La ségrégation des enfants roms revêt diverses formes : des écoles spéciales ou des classes spéciales au sein d’écoles normales destinées aux élèves présentant des « handicaps mentaux légers » ou, au sein du système scolaire classique, des établissements ou classes réservés aux Roms.

Alors que les Roms représentent selon les estimations moins de 10 % de l’ensemble de la population slovaque, ils représentent 60 % des élèves dans les écoles spéciales, d’après une enquête de 2009.

Dans les régions à forte population rom, trois élèves sur quatre dans les écoles spéciales sont Roms. Au sein des écoles classiques, dans les classes spéciales, les Roms représentent 85 % des élèves.

Les causes de la ségrégation sont complexes : citons notamment un état d’esprit hostile envers les Roms profondément ancré, ainsi que les déficiences des politiques éducatives, telles que l’évaluation précoce et inappropriée des enfants et le manque de soutien apporté aux enfants roms au sein du système éducatif classique.

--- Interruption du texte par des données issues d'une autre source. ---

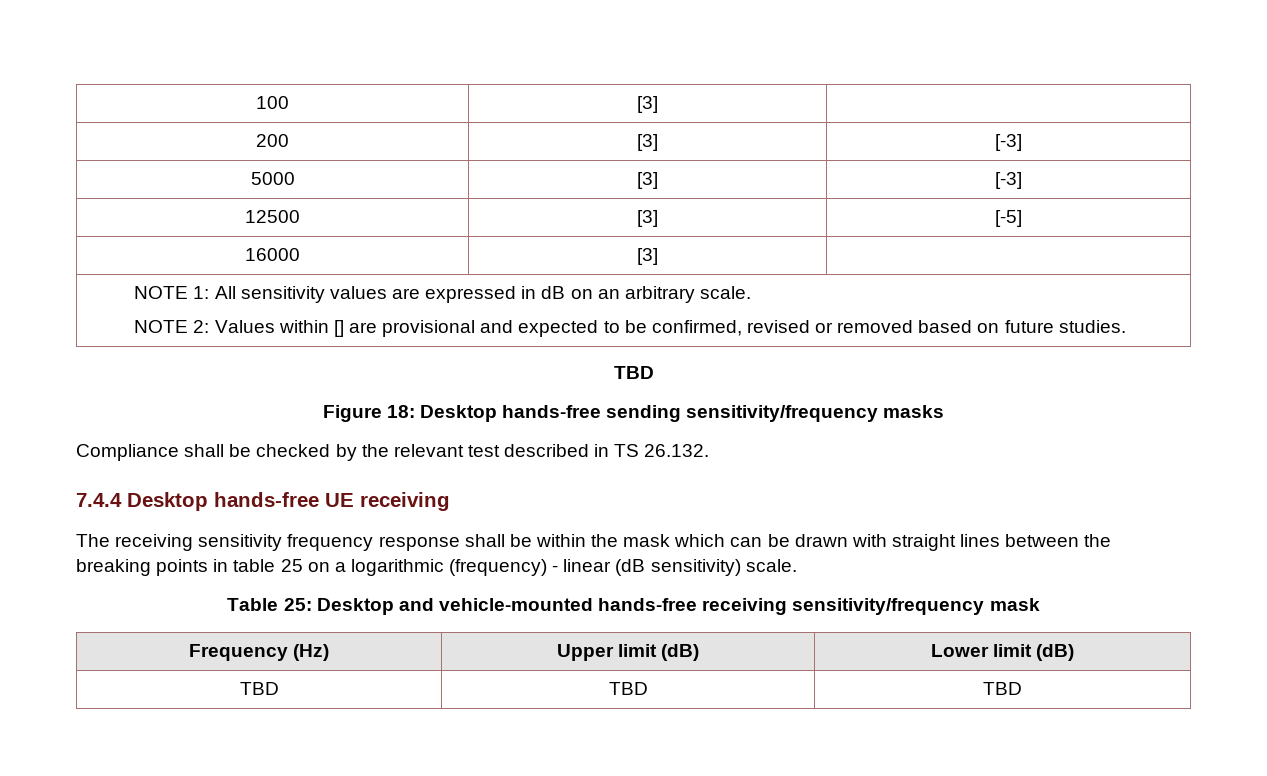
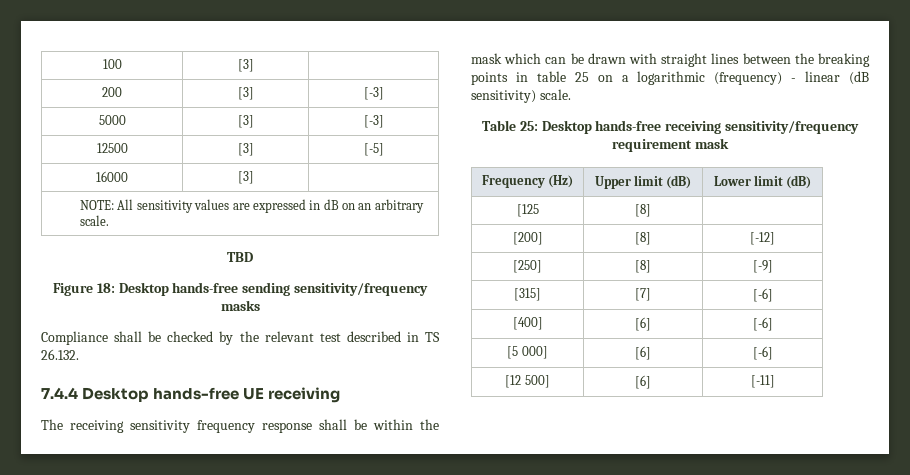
[134,286,210,299] NOTE 1: -> [80,200,115,210] NOTE:
[134,320,1126,337] // NOTE 2: Values within [] are provisional and expected to be confirmed, revised or removed based on future studies. -> (110, 220) none
[398,598,593,611] and vehicle-mounted -> (592, 127) none
(985, 606) none -> [612,139,693,152] requirement
[239,682,279,695] [608,682,648,695] [983,682,1022,695] TBD | TBD | TBD -> [516,204,539,217] [635,204,651,217] [512,232,543,245] [635,232,651,245] [750,232,775,245] [513,260,542,273] [635,260,651,273] [752,260,773,273] [514,288,541,301] [635,288,651,301] [752,288,773,302] [512,317,543,330] [635,317,651,331] [752,317,773,331] [507,346,548,359] [635,346,651,360] [752,346,773,360] [505,375,550,388] [635,375,651,389] [750,375,775,388] [125 | [8] | // [200] | [8] | [-12] // [250] | [8] | [-9] // [315] | [7] | [-6] // [400] | [6] | [-6] // [5 000] | [6] | [-6] // [12 500] | [6] | [-11]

Le sentiment d’hostilité envers les Roms qui règne dans le pays, exprimé par les parents non roms et les professionnels de l’éducation, contribue également à la ségrégation des enfants roms, même dans les écoles et classes ordinaires. À tel point que parfois, les enfants roms sont littéralement enfermés dans des classes, des couloirs ou des bâtiments distincts pour éviter qu’ils ne se mélangent aux élèves non roms.

Dans son programme adopté en août 2010, le gouvernement de coalition a pris l´engagement d’éliminer la ségrégation dont sont victimes les Roms dans le milieu scolaire. Cependant, Amnesty International déplore que le chef du gouvernement n’ait pas appuyé cette décision en déclarant de manière ferme et résolue que la discrimination ethnique et la ségrégation envers les Roms étaient inacceptables et qu’elles seraient combattues en priorité.

«  L’idée qu’un enseignement séparé pouvait être égalitaire est discréditée. La Slovaquie ne peut continuer à priver ses enfants roms de leur droit de bénéficier d’une éducation dénuée de discrimination, a fait valoir David Diaz-Jogeix.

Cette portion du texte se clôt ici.